Question

I'm trying to write a relative path from a file but the only relative paths I can get are from the running app file.

This is causing problems as NCrunch runs its test from a different directory so its failing all my tests because it cant find the files which are relative to my code file.

It's important that this be a relative path as there are several people working on this project so absolute paths don't work.

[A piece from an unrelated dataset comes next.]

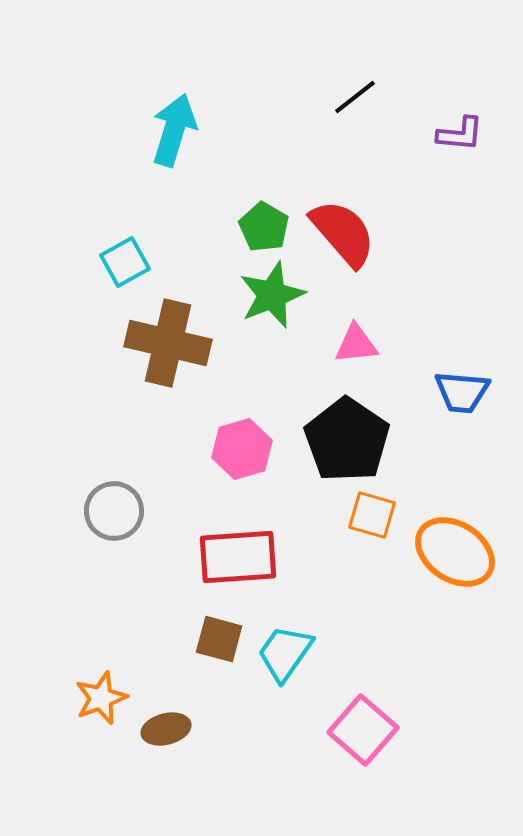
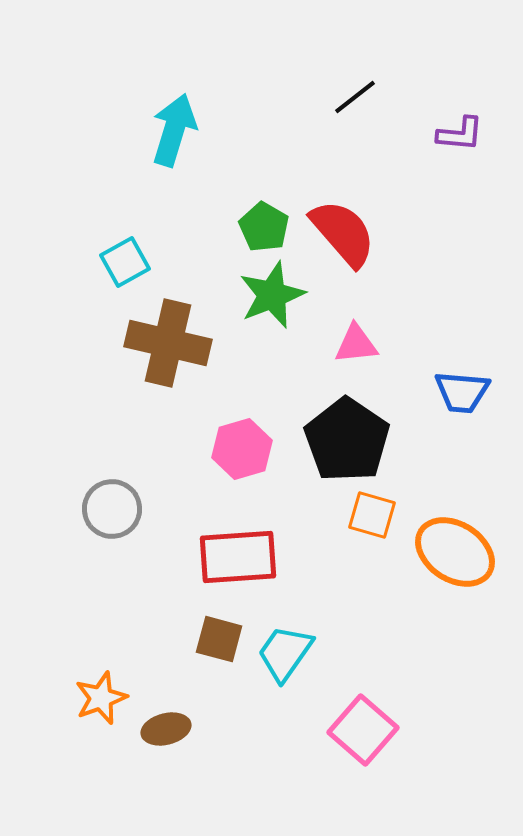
gray circle: moved 2 px left, 2 px up
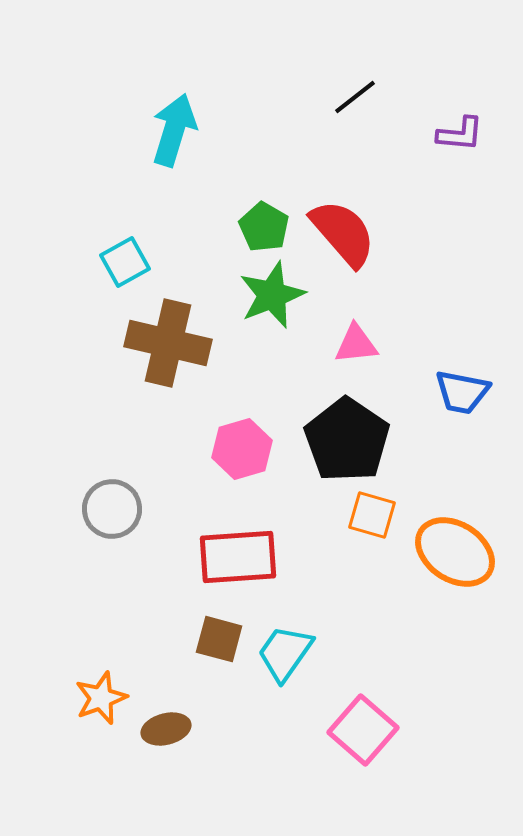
blue trapezoid: rotated 6 degrees clockwise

Is there any way to make the path relative to the .cs file where the code is written?

until now I've been using

 private static readonly string MyDocumentsRoot =      Environment.GetFolderPath(Environment.SpecialFolder.MyDocuments);
        public static readonly string ApplicationRoot = MyDocumentsRoot + @"\Visual Studio 2012\Projects\";

but really need it to be a little more relative

Was it helpful?

Solution

The solution is well documented in NCRUNCH documentation:

Implicit File Dependencies

The other solutions, sooner or later, will fail. (I had similar trouble with MSTest, which offers a similar solution).

OTHER TIPS

You can try with this code - based on GetExecutingAssembly method

string path  = System.Reflection.Assembly.GetExecutingAssembly().Location;
string directory= Path.GetDirectoryName( path );

Or

  string path  = System.Reflection.Assembly.GetAssembly(YourClass).Location;

The documentation shows the paths are relative to the project file:

For example, you could specify the following files to include:

SpecialConfiguration\ImportantConfigFile.config
..\CustomBuild\**.*
..\..\TestResources\Spreadsheets\*.xls

This would include an individual file (ImportantConfigFile.config), the entire contents of the ..\CustomBuild directory, all of its subdirectories, and all .xls files within the ..\..\TestResources\Spreadsheets directory.

All file paths must be specified relative to the project file's path on disk. When NCrunch builds a workspace, it will automatically arrange all dependent files so they exist with the same relative paths in their workspace as they did in their original location.

You can use str=Directory.getdirectory which will give you the path of the app (the folders up until Release or Debug (where your app is located) and save it in a string (the method returns a string). After doing that you can use the str.replace(str1,str2) method which locates str1 and replaces it with str2. Just don't forget that \ inside a string is \\ because \ is an escape character. If you need help with escape characters let me know so I can help you with that as well.

I usually place an old style ini-file where my executable resides. Here I store the absolute paths of files and folders required by the application. This also enables me to configure these pathes differently in a production enivronment (on the cutomers site) than on my development environment. Having just a copy of this ini-file in the folder from where NCrunch runs the assemlies would solve the problem.

My ini-file implementation searches all the folders, starting at the folder where the executable resides, towards the root folder, until it finds the ini-file. This enables me to have different executables using a common ini-file. E.g. if a place the ini-file in the bin folder both, the Debug and the Release version will automatically access the same ini-file.